Bandleader and clarinetist Artie Shaw eventually married Kern’s daughter, Betty, and for a time they lived with her parents. He would tell Kern “what was wrong with his songs — try and top that for chutzpah,” songwriter Sammy Cahn wrote in his memoir. Of course, Shaw had had plenty of success on his own, even outside of music; he was an expert fly-fisher and at one point was ranked the fourth-best sharpshooter in the nation. He also bedded plenty of famous women, among them Ava Gardner, Lana Turner and Betty Grable. When Shaw signed Billie Holiday to a contract, he was the first white bandleader to hire a full-time black female singer.

There’s plenty more in A Fine Romance, including an examination of how these songwriters’ work reflected the experience of immigration and integration and a comparison of the African-American and Jewish-American experiences.
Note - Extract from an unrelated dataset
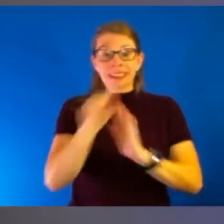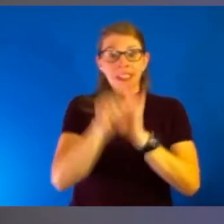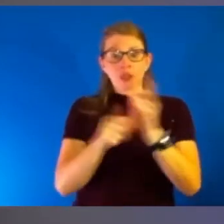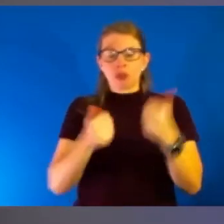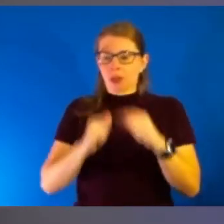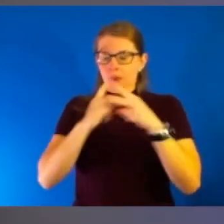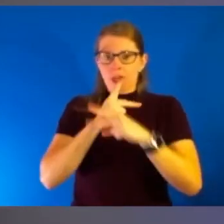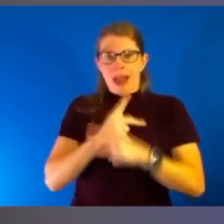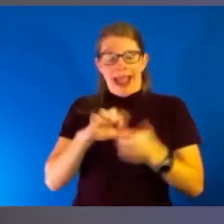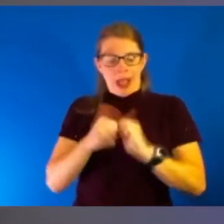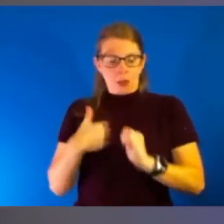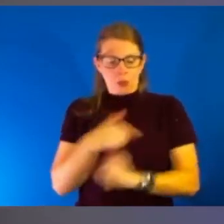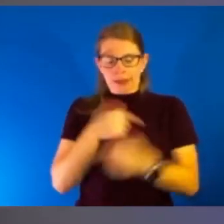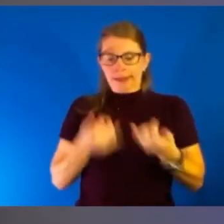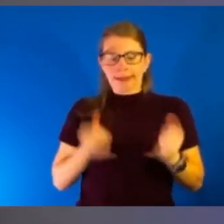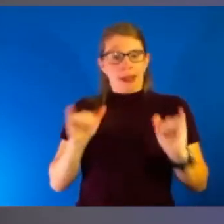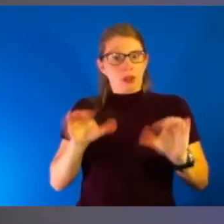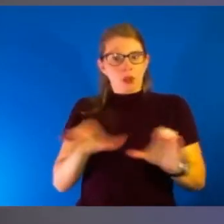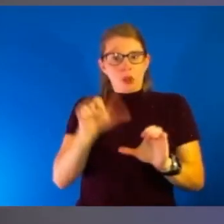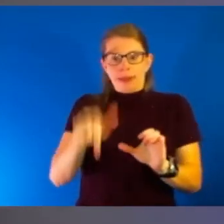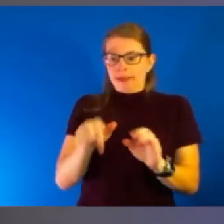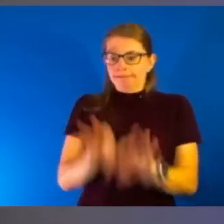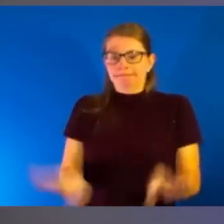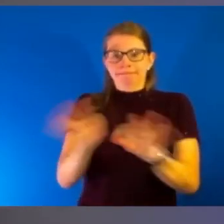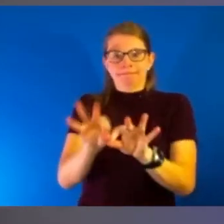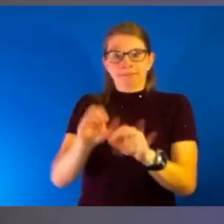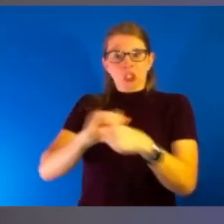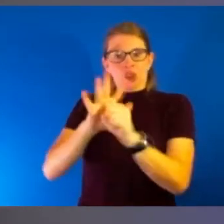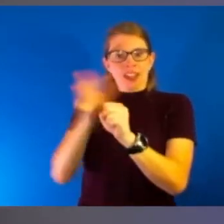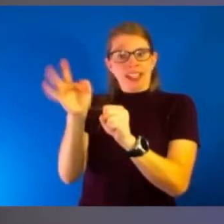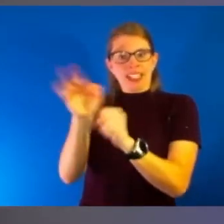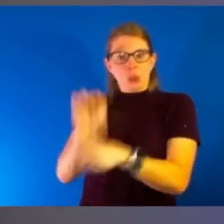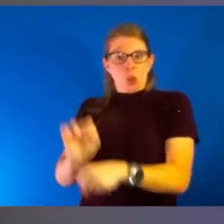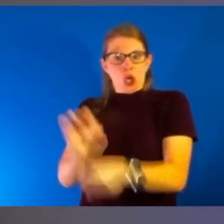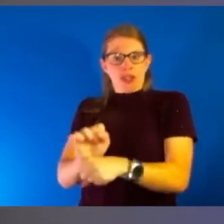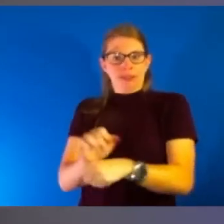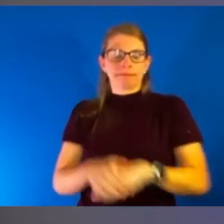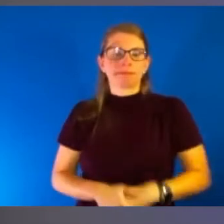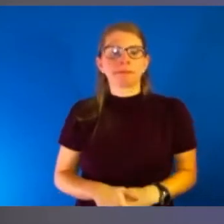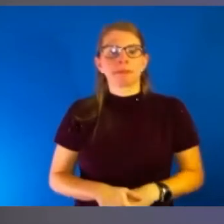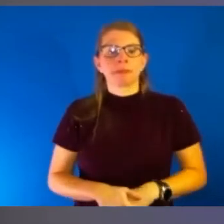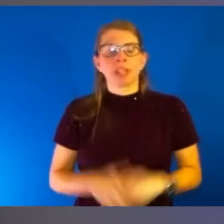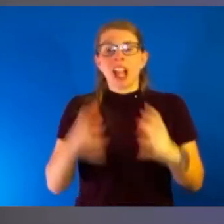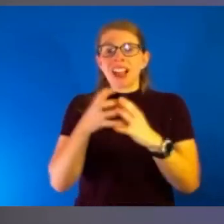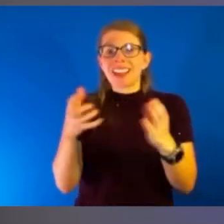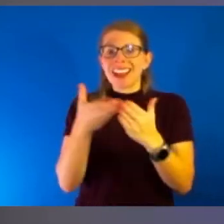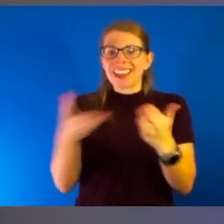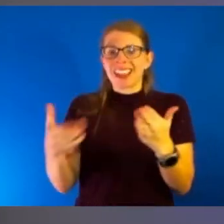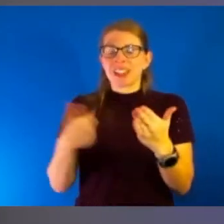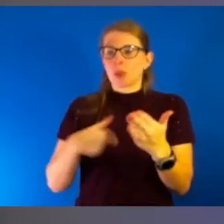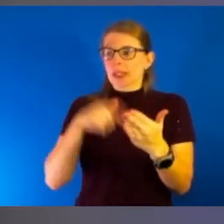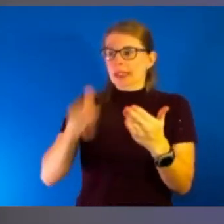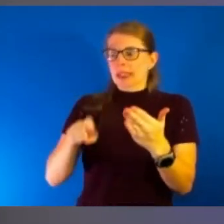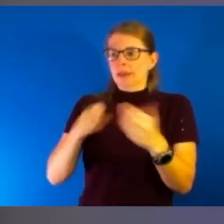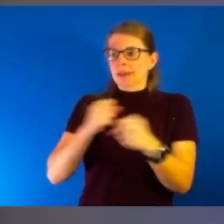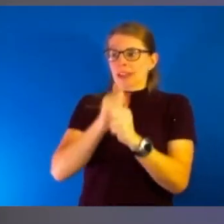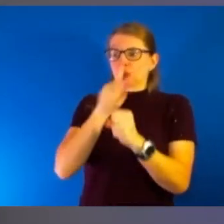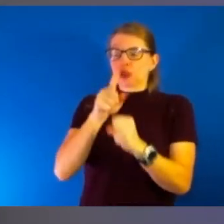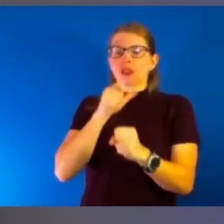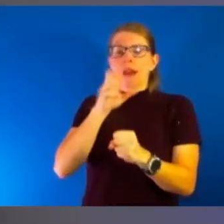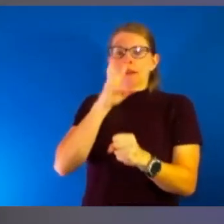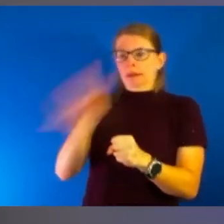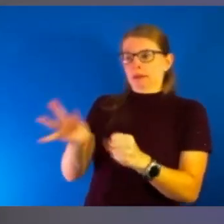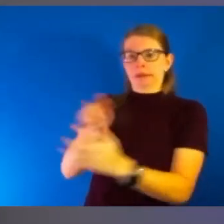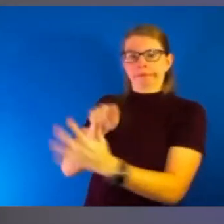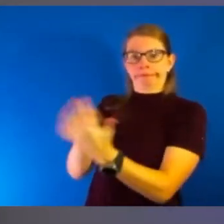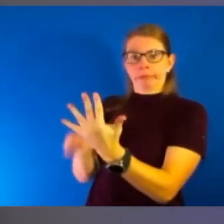still do this very important COVID-19 work. But there's a lot of things that we need to make sure that we're not neglecting. All the other public health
Lehman also explains why Oklahoma!, which opened on the same March 1943 day as the second crematorium at Auschwitz, provided the perfect tonic of sunshine, optimism and nationalism during a somber stretch of World War II. In short, A Fine Romance is packed with interesting and insightful details about an incomparable set of songwriters and their work.

I wish that Lehman hadn’t felt the need to take liberties by fictionalizing his own life. But even these passages struck a chord (if you’ll forgive the metaphor) with me: The immigrant adults of Lehman’s neighborhood awed the child, who was fascinated by their recollections of World War II. Lehman’s about a generation older than me, but like him, I was fascinated by adults who had survived this historic cataclysm — by people who today are no longer around to share their stories. It’s fair to say that A Fine Romance made me feel a certain amount of nostalgia, even though I’m not half as passionate about this music as is the author.

Those who do love these shows and these songs should definitely read this book, as should people intrigued by the Jewish-American experience. A Fine Romance has its peccadillos, but these are far outweighed by its virtues.